(Exercise requirements): Each entry should be copied as it stands, leaving the pictures behind.

[Stored data entries]
########################################

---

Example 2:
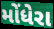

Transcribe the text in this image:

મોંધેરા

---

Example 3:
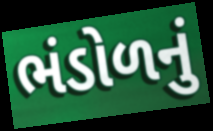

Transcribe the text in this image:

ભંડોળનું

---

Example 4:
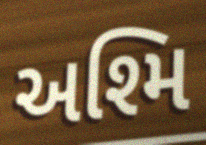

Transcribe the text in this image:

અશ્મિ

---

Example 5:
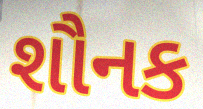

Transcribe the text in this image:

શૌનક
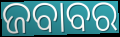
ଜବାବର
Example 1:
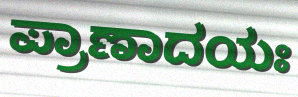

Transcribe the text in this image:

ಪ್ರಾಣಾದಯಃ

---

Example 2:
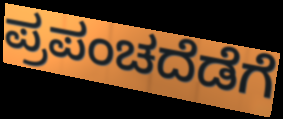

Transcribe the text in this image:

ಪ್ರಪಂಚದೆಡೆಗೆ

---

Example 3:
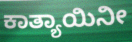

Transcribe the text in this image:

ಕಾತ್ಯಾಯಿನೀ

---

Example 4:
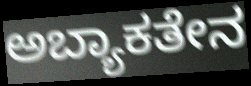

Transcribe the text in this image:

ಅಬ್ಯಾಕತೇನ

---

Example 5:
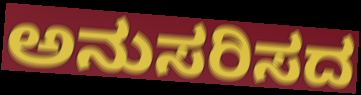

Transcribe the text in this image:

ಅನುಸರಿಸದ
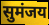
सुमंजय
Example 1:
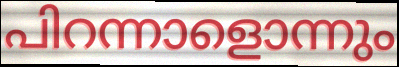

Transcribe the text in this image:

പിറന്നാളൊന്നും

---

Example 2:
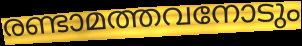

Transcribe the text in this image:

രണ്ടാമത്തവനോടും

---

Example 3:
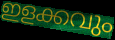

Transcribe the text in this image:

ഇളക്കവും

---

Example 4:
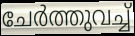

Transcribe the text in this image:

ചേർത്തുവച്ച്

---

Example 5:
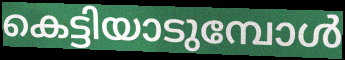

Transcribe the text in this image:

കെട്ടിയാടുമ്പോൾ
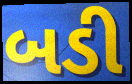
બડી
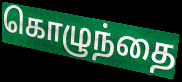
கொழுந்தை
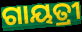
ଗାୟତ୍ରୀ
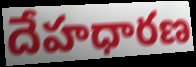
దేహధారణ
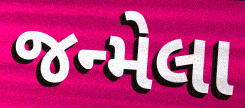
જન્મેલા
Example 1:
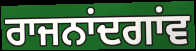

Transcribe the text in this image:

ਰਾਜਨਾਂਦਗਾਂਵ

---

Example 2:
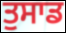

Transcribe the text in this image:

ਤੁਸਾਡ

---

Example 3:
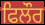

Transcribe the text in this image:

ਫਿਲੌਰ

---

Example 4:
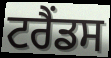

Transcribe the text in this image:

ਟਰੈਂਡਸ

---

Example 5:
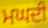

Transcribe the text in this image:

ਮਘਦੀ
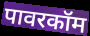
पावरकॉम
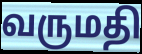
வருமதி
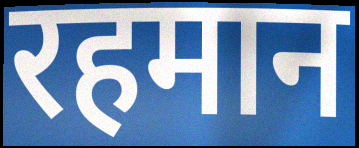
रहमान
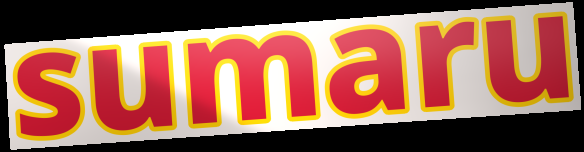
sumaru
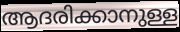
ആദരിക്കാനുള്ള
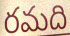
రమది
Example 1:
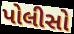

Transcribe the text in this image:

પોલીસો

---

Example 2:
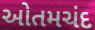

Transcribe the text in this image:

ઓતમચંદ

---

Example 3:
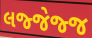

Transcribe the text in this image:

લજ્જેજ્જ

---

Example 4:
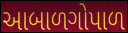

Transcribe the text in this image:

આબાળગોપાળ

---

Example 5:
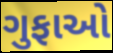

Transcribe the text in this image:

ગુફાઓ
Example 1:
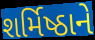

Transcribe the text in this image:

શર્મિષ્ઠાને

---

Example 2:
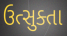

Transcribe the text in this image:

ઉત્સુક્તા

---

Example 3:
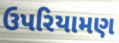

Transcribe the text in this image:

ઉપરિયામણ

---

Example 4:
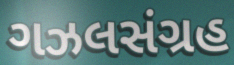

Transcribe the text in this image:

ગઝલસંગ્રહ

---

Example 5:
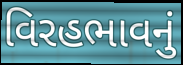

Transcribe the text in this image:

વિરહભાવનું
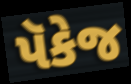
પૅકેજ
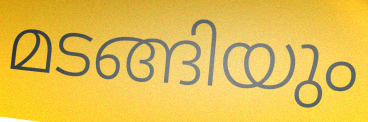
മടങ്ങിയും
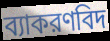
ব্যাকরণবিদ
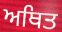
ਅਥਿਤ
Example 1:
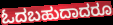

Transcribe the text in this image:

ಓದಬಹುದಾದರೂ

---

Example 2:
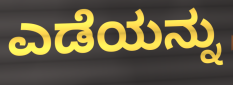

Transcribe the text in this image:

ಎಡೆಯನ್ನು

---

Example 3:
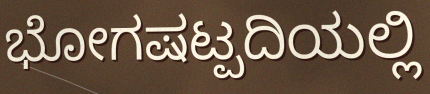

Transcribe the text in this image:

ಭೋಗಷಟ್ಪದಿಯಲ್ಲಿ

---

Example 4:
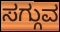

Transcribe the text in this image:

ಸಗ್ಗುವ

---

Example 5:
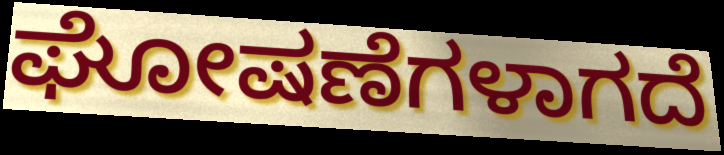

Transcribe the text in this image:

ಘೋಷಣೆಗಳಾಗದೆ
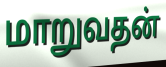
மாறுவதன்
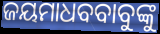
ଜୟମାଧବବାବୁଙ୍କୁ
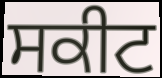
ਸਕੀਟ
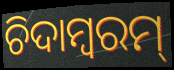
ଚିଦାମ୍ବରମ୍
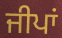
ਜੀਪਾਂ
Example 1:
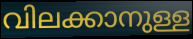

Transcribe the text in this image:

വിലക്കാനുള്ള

########################################

(Final answer):
---

Example 2:

Transcribe the text in this image:

મોંધેરા

---

Example 3:

Transcribe the text in this image:

ભંડોળનું

---

Example 4:

Transcribe the text in this image:

અશ્મિ

---

Example 5:

Transcribe the text in this image:

શૌનક
ଜବାବର
Example 1:

Transcribe the text in this image:

ಪ್ರಾಣಾದಯಃ

---

Example 2:

Transcribe the text in this image:

ಪ್ರಪಂಚದೆಡೆಗೆ

---

Example 3:

Transcribe the text in this image:

ಕಾತ್ಯಾಯಿನೀ

---

Example 4:

Transcribe the text in this image:

ಅಬ್ಯಾಕತೇನ

---

Example 5:

Transcribe the text in this image:

ಅನುಸರಿಸದ
सुमंजय
Example 1:

Transcribe the text in this image:

പിറന്നാളൊന്നും

---

Example 2:

Transcribe the text in this image:

രണ്ടാമത്തവനോടും

---

Example 3:

Transcribe the text in this image:

ഇളക്കവും

---

Example 4:

Transcribe the text in this image:

ചേർത്തുവച്ച്

---

Example 5:

Transcribe the text in this image:

കെട്ടിയാടുമ്പോൾ
બડી
கொழுந்தை
ଗାୟତ୍ରୀ
దేహధారణ
જન્મેલા
Example 1:

Transcribe the text in this image:

ਰਾਜਨਾਂਦਗਾਂਵ

---

Example 2:

Transcribe the text in this image:

ਤੁਸਾਡ

---

Example 3:

Transcribe the text in this image:

ਫਿਲੌਰ

---

Example 4:

Transcribe the text in this image:

ਟਰੈਂਡਸ

---

Example 5:

Transcribe the text in this image:

ਮਘਦੀ
पावरकॉम
வருமதி
रहमान
sumaru
ആദരിക്കാനുള്ള
రమది
Example 1:

Transcribe the text in this image:

પોલીસો

---

Example 2:

Transcribe the text in this image:

ઓતમચંદ

---

Example 3:

Transcribe the text in this image:

લજ્જેજ્જ

---

Example 4:

Transcribe the text in this image:

આબાળગોપાળ

---

Example 5:

Transcribe the text in this image:

ગુફાઓ
Example 1:

Transcribe the text in this image:

શર્મિષ્ઠાને

---

Example 2:

Transcribe the text in this image:

ઉત્સુક્તા

---

Example 3:

Transcribe the text in this image:

ઉપરિયામણ

---

Example 4:

Transcribe the text in this image:

ગઝલસંગ્રહ

---

Example 5:

Transcribe the text in this image:

વિરહભાવનું
પૅકેજ
മടങ്ങിയും
ব্যাকরণবিদ
ਅਥਿਤ
Example 1:

Transcribe the text in this image:

ಓದಬಹುದಾದರೂ

---

Example 2:

Transcribe the text in this image:

ಎಡೆಯನ್ನು

---

Example 3:

Transcribe the text in this image:

ಭೋಗಷಟ್ಪದಿಯಲ್ಲಿ

---

Example 4:

Transcribe the text in this image:

ಸಗ್ಗುವ

---

Example 5:

Transcribe the text in this image:

ಘೋಷಣೆಗಳಾಗದೆ
மாறுவதன்
ଜୟମାଧବବାବୁଙ୍କୁ
ਸਕੀਟ
ଚିଦାମ୍ବରମ୍
ਜੀਪਾਂ
Example 1:

Transcribe the text in this image:

വിലക്കാനുള്ള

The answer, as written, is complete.